The phase comparison output 70 is the output of the ExOR gate 7 which is the exclusive OR of the output d and the output f.

In the figure, the phase information of the CMI data is shown in the waveforms of the outputs e and f, and the phase information of the VCO CLK is shown in the waveform of the output d. Therefore, for the phase comparison output 70, its rising edge is obtained from the phase information of the CMI data by the output f, and its falling edge is obtained from the phase information of the VCO CLK by the output d. When the output b of the "1" detection circuit 2 becomes "1", the phase information of the CMI data is obtained at the output f. Therefore, in the PLL using this phase comparison circuit, the input CMI data is "00", "1".
Even if the data becomes 1 ″ continuous, no jitter occurs, and therefore, the synchronization is not lost, and stable operation is achieved.
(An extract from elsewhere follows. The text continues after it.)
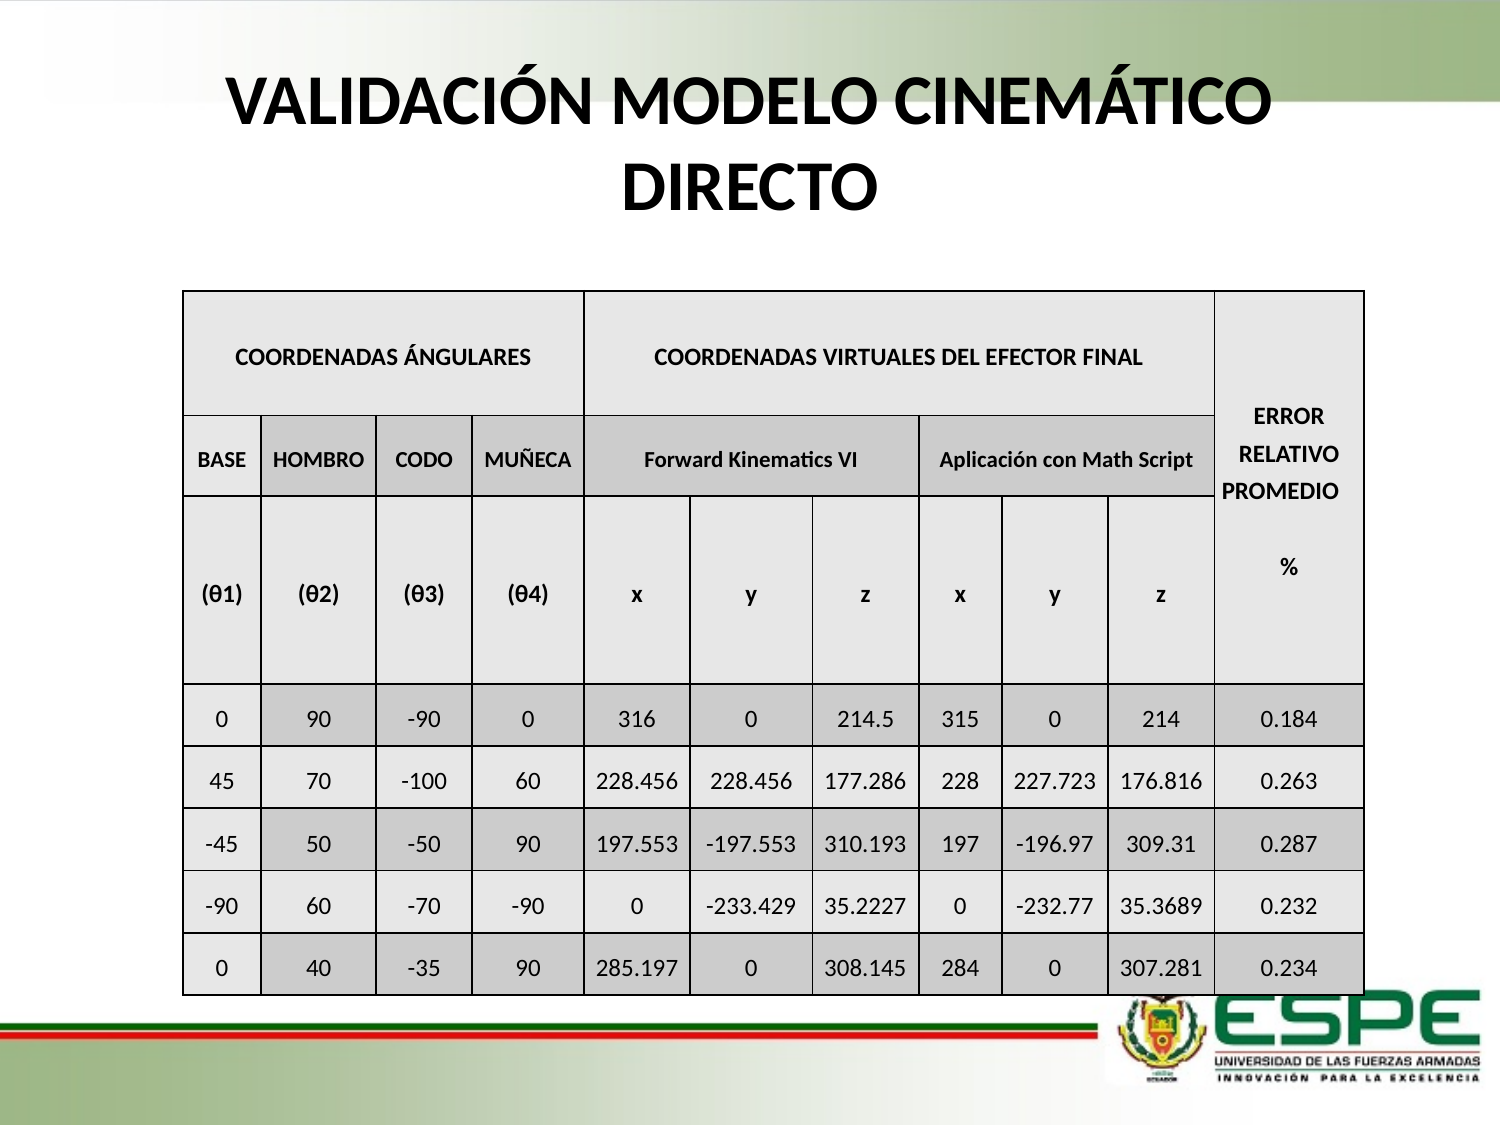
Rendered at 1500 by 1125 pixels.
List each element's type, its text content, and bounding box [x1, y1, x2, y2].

That is, the CMI data is "00" or "1".
In the case of "1", the repetition frequency apparently changed to 1/2 as compared with the case of "01".
In the present invention, the phase information is changed corresponding to the CMI data. As a result, CM is always
The phase information of the I data is obtained, and the PLL operates stably if this phase comparison circuit is used.

[0040]

As described above, according to the present invention, the CMI
By detecting a continuous state of "00" and "11" from the data and selectively transmitting VCO CLK and its divided clock by 2 according to the detection result, "00" and "1"
Even if 1 ”continues, phase information of CMI data can be output,
Since the phase information of CMI data and the phase information of VCO CLK can be compared, a PLL using this phase comparison circuit
Has an effect that even if "00" and "11" are consecutive in the CMI data, the synchronization is not lost.
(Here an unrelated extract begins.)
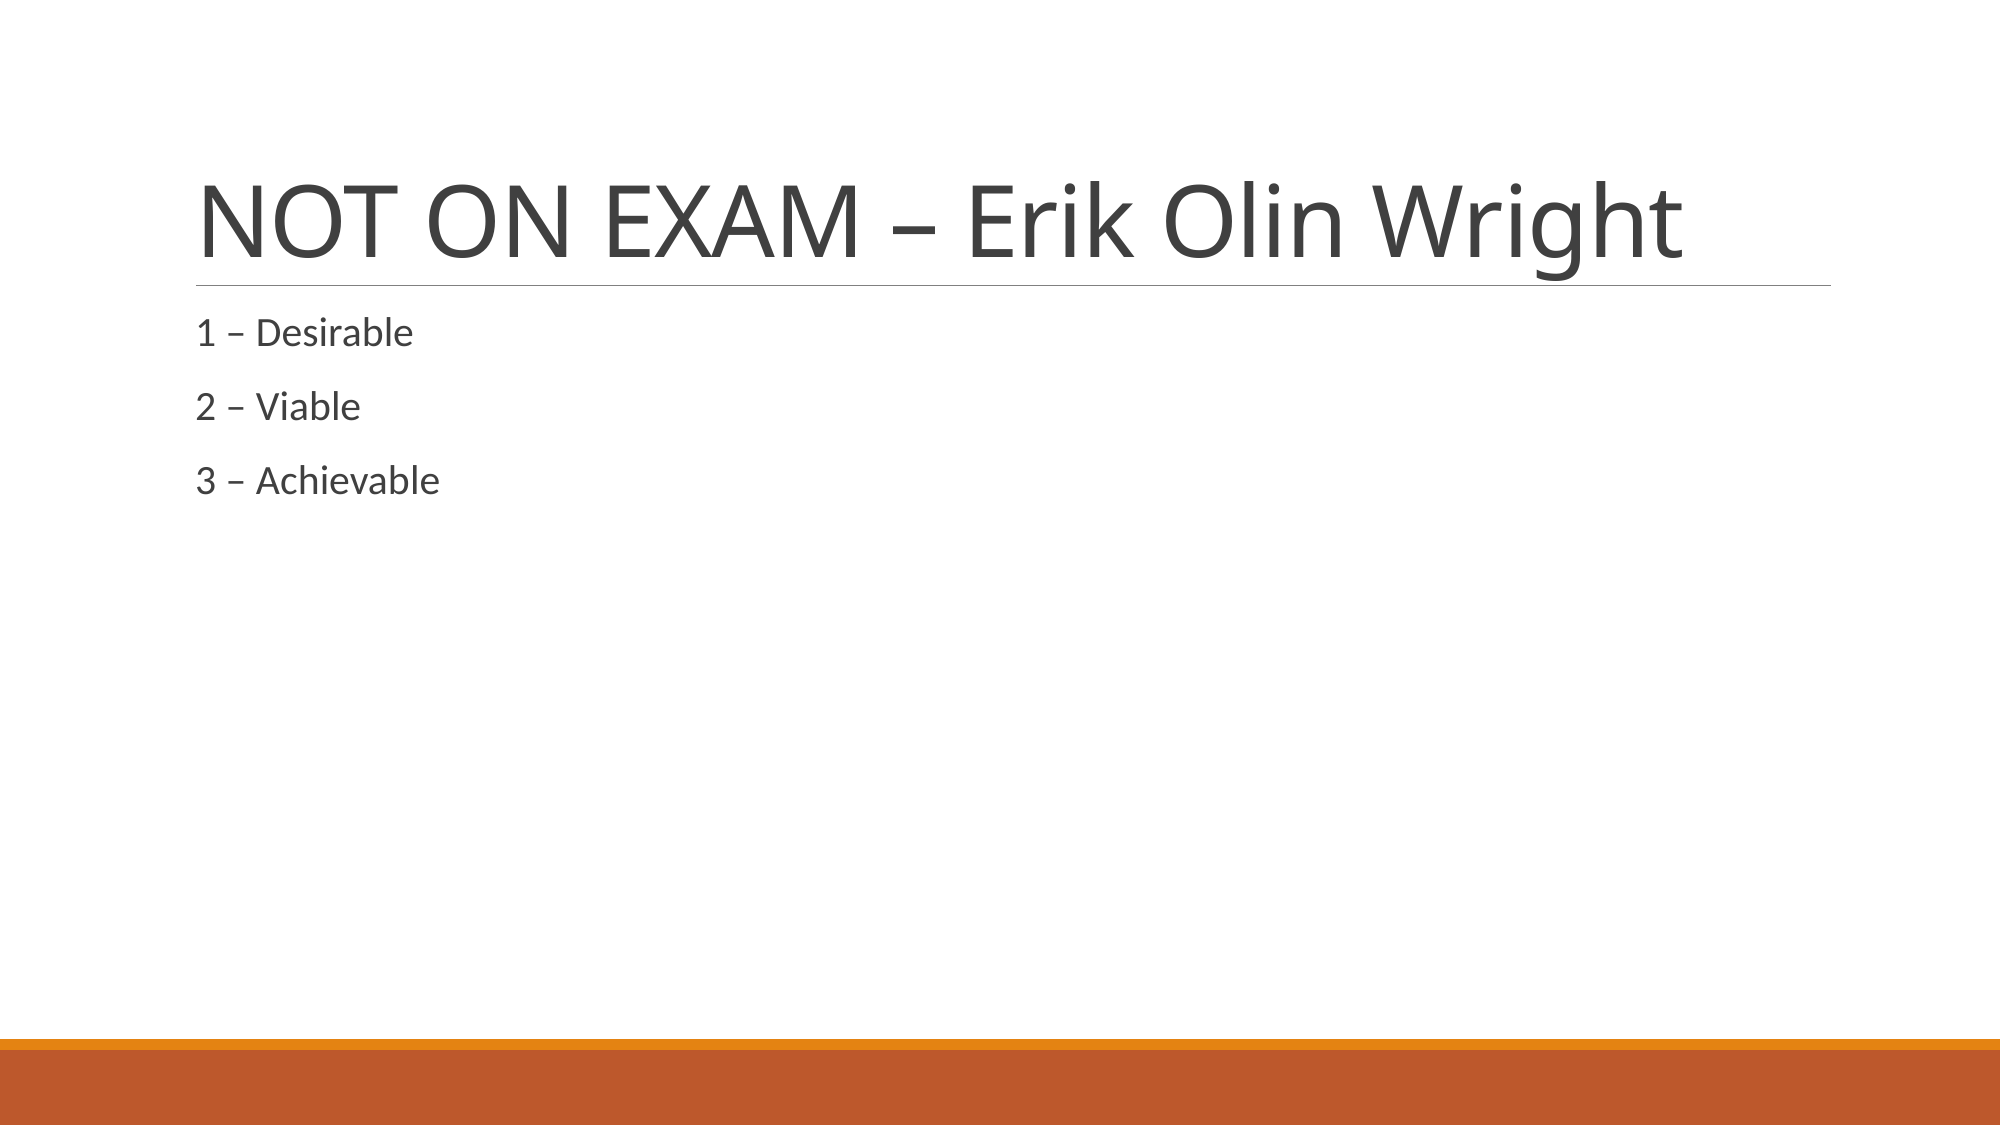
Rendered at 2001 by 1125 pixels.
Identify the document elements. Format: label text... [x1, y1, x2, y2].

title NOT ON EXAM – Erik Olin Wright [180, 47, 1830, 285]
list 1 – Desirable 2 – Viable 3 – Achievable [180, 302, 1830, 963]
[Brief description of drawings]

FIG. 1 is a block diagram showing a configuration of a phase comparison circuit according to an embodiment of the present invention.

FIG. 2 is a waveform diagram showing an operation of the phase comparison circuit of FIG.

FIG. 3 is a block diagram showing a configuration example of a “1” detection circuit in FIG.

FIG. 4 is a waveform diagram showing the operation of the “1” detection circuit of FIG.

FIG. 5 is a block diagram showing a configuration of a conventional phase comparison circuit.

6 is a waveform chart showing an operation of the phase comparison circuit of FIG.

[Explanation of symbols]

 1, 4, 6 D-type FF 2 “1” detection circuit 3 2-1 selector 5 edge detection circuit 7 EXOR gate

 ─────────────────────────────────────────────────── ─── Continuation of the front page (72) Inventor Katsuhiko Higashino 3-20-4 Nishishinbashi, Minato-ku, Tokyo Inside NEC Engineering Co., Ltd.

Claims (3)

[Claims] 1. A PLL is configured with a voltage controlled oscillator,
One time slot is divided into two, and "01" corresponds to the original code "0", and "11" and "00" alternately correspond to the continuous original code "1". A phase comparison circuit for comparing a phase state with a phase state of an output clock of the voltage controlled oscillator, wherein the frequency dividing means divides the output clock by two and the detecting means detects a continuous state of the original code "1". And a selection means for selectively transmitting the clock and the output of the frequency dividing means according to the detection result. 2. The phase comparison circuit according to claim 1, wherein the detection means detects a continuous state of “11” and “00” of the CMI data. 3. The detecting means detects a continuous state of “11” and “00” of the CMI data from a multi-stage shift register which sequentially holds the value of the CMI data and an output of each stage of the shift register. The phase comparison circuit according to claim 1, further comprising a logic circuit.